That's what Ive told people for 10 yrs and they wont listen. The first thing they want to do is cut off his satchel but to me I aint even waisting my time or money on a boar hog point blank,no matter what size


----------



## Hogwild80 (Feb 15, 2015)

bosullivan I think you hit the nail on the head I've killed a load of boars and they've allstunk but eat great soak them for 6 days in ice and white vinegar and they turn out jst fine.


----------



## jerry russell (Feb 16, 2015)

I cringe thinking at the wasted pork after reading some of the replies here.  I have been hunting and guiding for hogs for almost forty years and I have never crossed paths with a single hog that did not taste great.  This includes countless monster boars.  I guess it is possible to run across a bad one but I would certainly try it before wasting it based on the opinion of another.  Heck, at least give the meat to someone before leaving it out in the woods.


----------



## arrendale8105 (Feb 16, 2015)

sghoghunter said:


> That's what Ive told people for 10 yrs and they wont listen. The first thing they want to do is cut off his satchel but to me I aint even waisting my time or money on a boar hog point blank,no matter what size



X2!!! I agree 100%


----------



## sghoghunter (Feb 16, 2015)

jerry russell said:


> I cringe thinking at the wasted pork after reading some of the replies here.  I have been hunting and guiding for hogs for almost forty years and I have never crossed paths with a single hog that did not taste great.  This includes countless monster boars.  I guess it is possible to run across a bad one but I would certainly try it before wasting it based on the opinion of another.  Heck, at least give the meat to someone before leaving it out in the woods.

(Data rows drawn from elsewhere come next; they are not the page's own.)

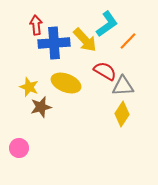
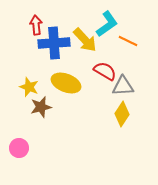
orange line: rotated 72 degrees clockwise
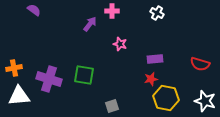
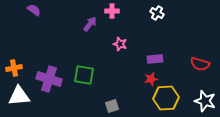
yellow hexagon: rotated 15 degrees counterclockwise
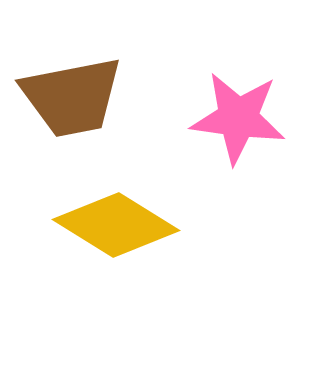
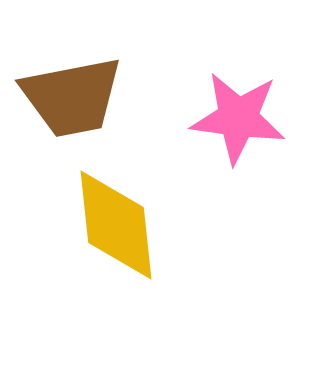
yellow diamond: rotated 52 degrees clockwise
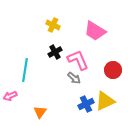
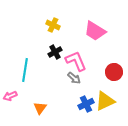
pink L-shape: moved 2 px left, 1 px down
red circle: moved 1 px right, 2 px down
orange triangle: moved 4 px up
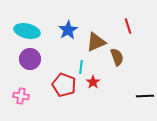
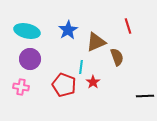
pink cross: moved 9 px up
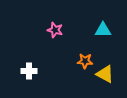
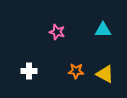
pink star: moved 2 px right, 2 px down
orange star: moved 9 px left, 10 px down
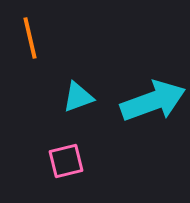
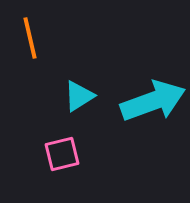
cyan triangle: moved 1 px right, 1 px up; rotated 12 degrees counterclockwise
pink square: moved 4 px left, 7 px up
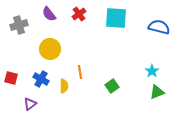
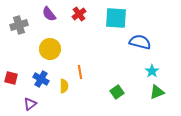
blue semicircle: moved 19 px left, 15 px down
green square: moved 5 px right, 6 px down
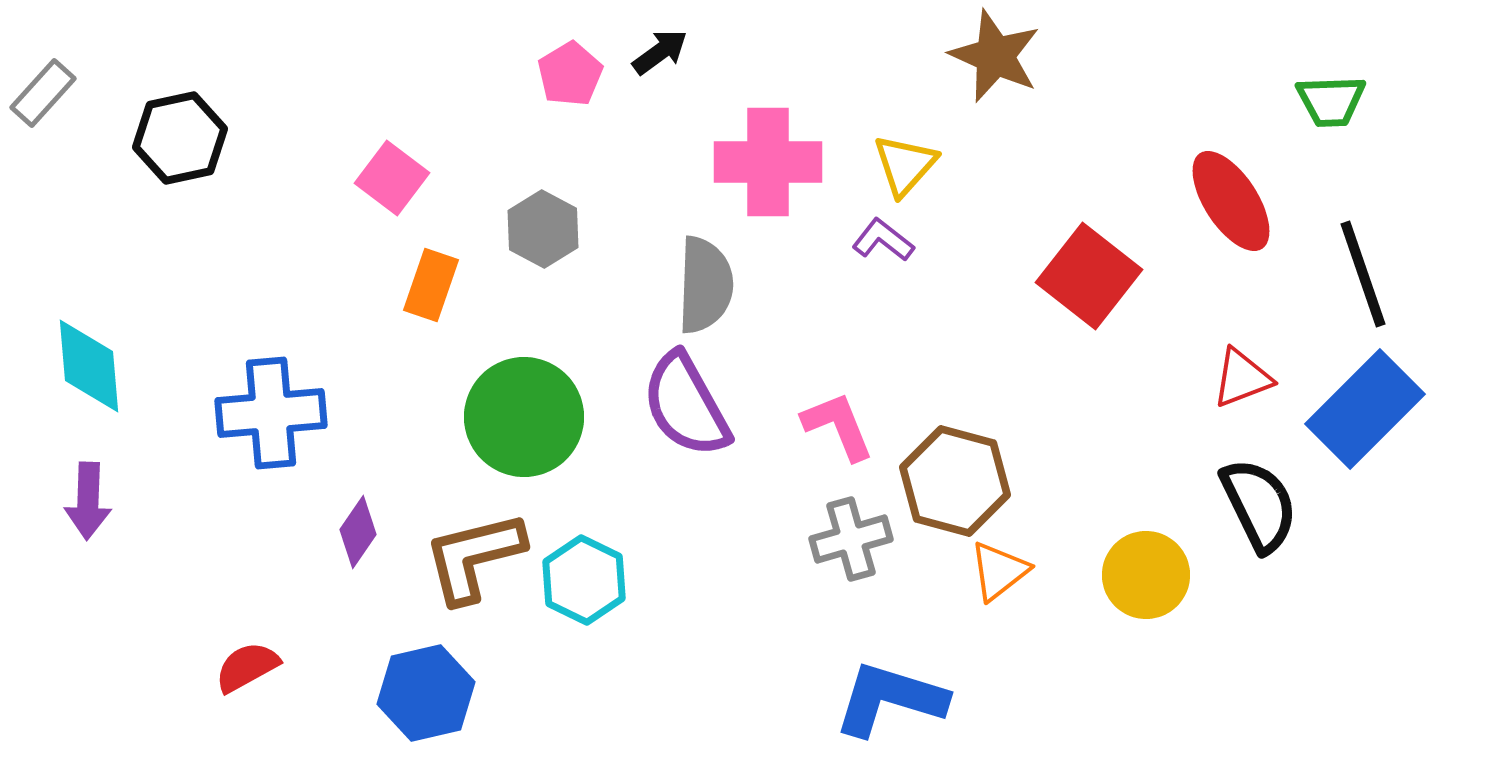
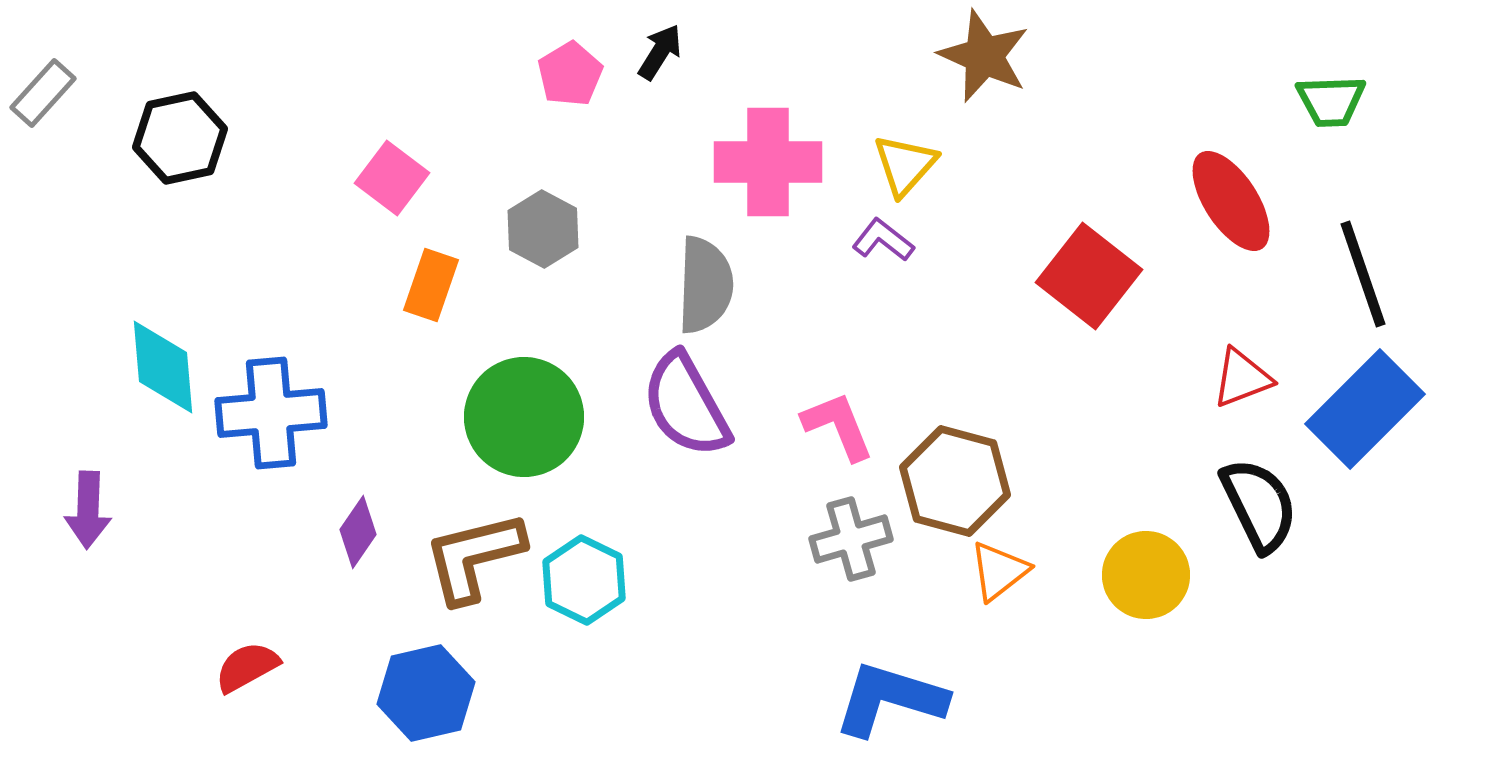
black arrow: rotated 22 degrees counterclockwise
brown star: moved 11 px left
cyan diamond: moved 74 px right, 1 px down
purple arrow: moved 9 px down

Jerry I use to drag out every hog that we caught and gave them to people and 95% the people would take them no questions asked but after a while they got to where they wanted you to skin it for them,take it to a certian place and leave it or would only take them at certian times. I even had one guy that would take any of them anytime and he prolly got hundreds untill I found out that he was selling the meat. The way I do it now is if its a trophy boar I take pic's and cut his head off and leave rest for buzzards. If its a sow or guilt and not a long drag she will get skinned by some of us if not she is left. The places we hunt are farm land or plantation type places that want them gone no matter how and as long as they are not left in fields or foodplots they are fine where they are. I hear it all the time that the hogs will get killed out but they are way wrong,there will alwayes be plenty of hogs. When we called a farmer and told him that we got 3 sows sat morning his first response was yall guys dont play like that other guy thats been 3 diffrent times and aint showed him a hog yet.


----------



## gurn (Feb 16, 2015)

270..Congrats on that nice lookin pig. Yall are lucky to be able to hunt big game all year. Keep ya practiced up for bear and deer season. Sure glad it taste good for ya. We aint got no pigs up here but some real fine folks on this board have taken my son and me under wing and took us huntin in Georgia. I aint got one yet but my son longbowed two and we had the times of our life. I had some pig encounters but blew em due to my lack of experience..like getting too excited.


----------



## Big7 (Feb 16, 2015)

Depends on where you got him.

If he's been eating p-nuts and corn, you are good.

Swamp nasty, not so much for cuts but if brined properly
and ground into sausage you can still make it work.

Bing is your friend.


----------